Portugal continua com falta de cultura democrática, visível na forma como os abusos de poder são tolerados um pouco por toda a parte, desde o governo ao porteiro, do líder empresarial ao chefe da repartição. Uma das mais terríveis formas desta tolerância passa pelos silêncios: o subordinado que não se atreve a denunciar o chefe; o empresário que evita reclamar da administração pública, com medo de retaliação; etc., etc., etc.
A legislação não ajuda. Como é que pode ser legal um governo poder proibir o parlamento de ouvir alguém essencial para a sua função de fiscalização? Qual é a lógica de o relatório de uma comissão parlamentar de inquérito ser redigido por um deputado da maioria que está a ser avaliada?
Neste caldo de cultura e má legislação, este governo de maioria absoluta tem-se dedicado a instalar uma ditadura, em que não respeita nenhum outro poder de moderação ou fiscalização, para além de se poder duvidar da sua relação com outros.
O Presidente da República deu fortes indicações de que João Galamba deveria ser afastado do executivo e o primeiro-ministro recusou, sem uma única boa razão, desrespeitando o órgão político máximo.

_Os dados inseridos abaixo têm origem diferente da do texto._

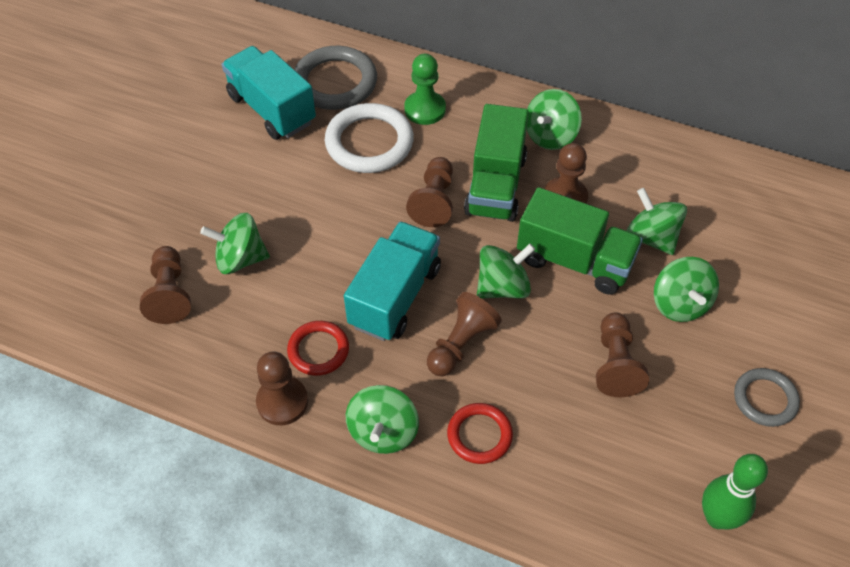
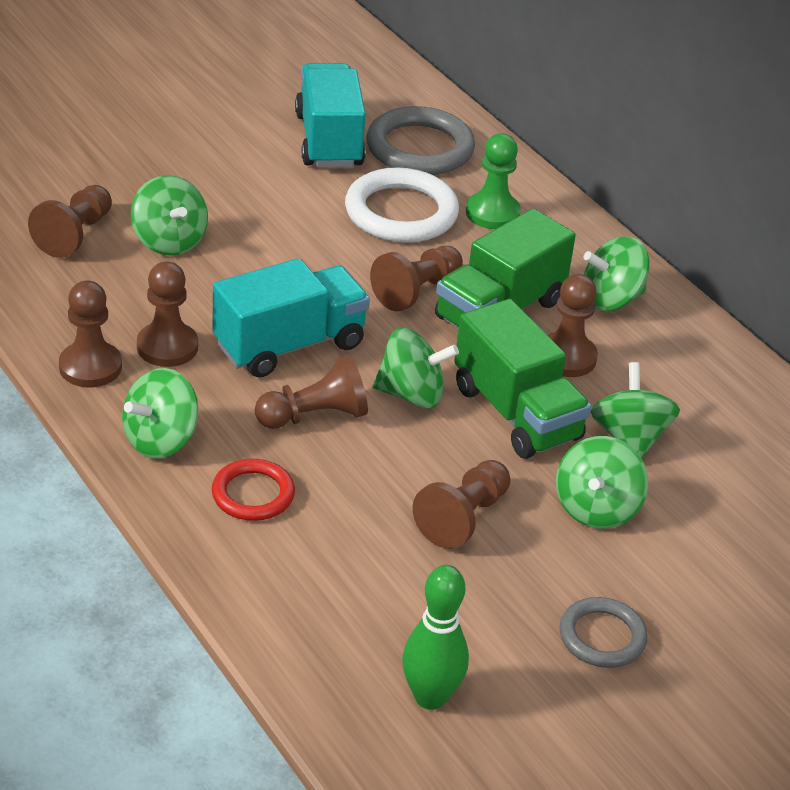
camera: 30 degrees right, 15 degrees down
green spinning top [200,213,270,274] -> green spinning top turned 150 degrees counterclockwise [131,175,208,256]
red ring [287,321,349,376] -> brown pawn [137,262,198,367]

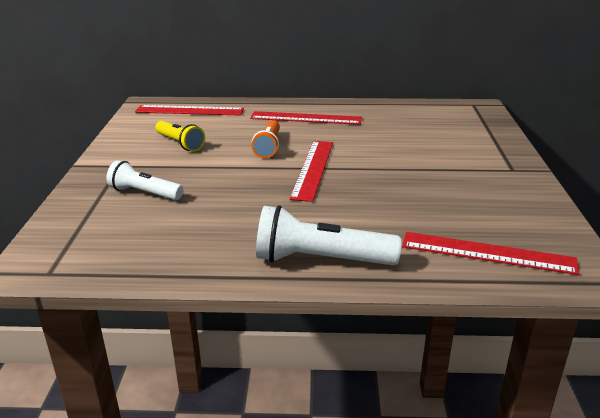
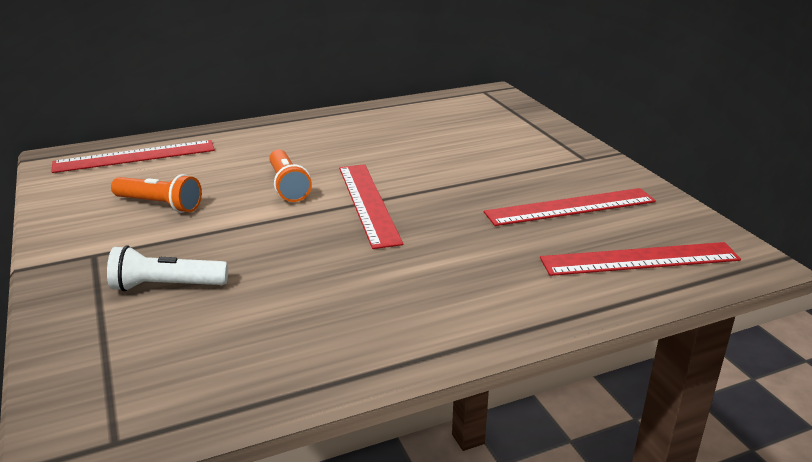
camera: 25 degrees left, 0 degrees up
yellow flashlight [155,120,205,151] -> orange flashlight [111,174,202,213]
red ruler [250,111,362,125] -> red ruler moved to [484,188,656,226]
white flashlight [256,205,402,266] -> none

No parlamento, sistematicamente não responde às perguntas dos deputados, em total desrespeito pelo hemiciclo e o presidente desta instituição nunca se insurge contra estas sucessivas afrontas.
A comunicação social continua com enormes fragilidades económicas e a discricionariedade dos apoios estatais concedidos só pode lançar as maiores suspeitas. Era importante que a Assembleia da República reivindicasse um papel mais activo nesta matéria.
O circo montado pelo Ministério Público em torno de um ex-líder partidário da oposição, cujos vários absurdos já foram desmontados noutros locais, legitima também grandes suspeitas.
Se é evidente que há um problema – gravíssimo – com as pessoas concretas que hoje ocupam o poder, tem que se reconhecer que a legislação também permite muitos dos actuais abusos, pelo que é a própria lei que precisa de ser tornada mais exigente, coisa que não parece que a oposição tenha percebido. As propostas de reforma como grande probabilidade não serão aprovadas imediatamente, mas a mensagem política ficará.
P.S. Convinha que a direita portuguesa aprendesse a lição espanhola de que não basta esperar que o governo caia de podre, é mesmo importante fazer o trabalho de casa, e ontem já era tarde.
O autor escreve de acordo com a antiga ortografia.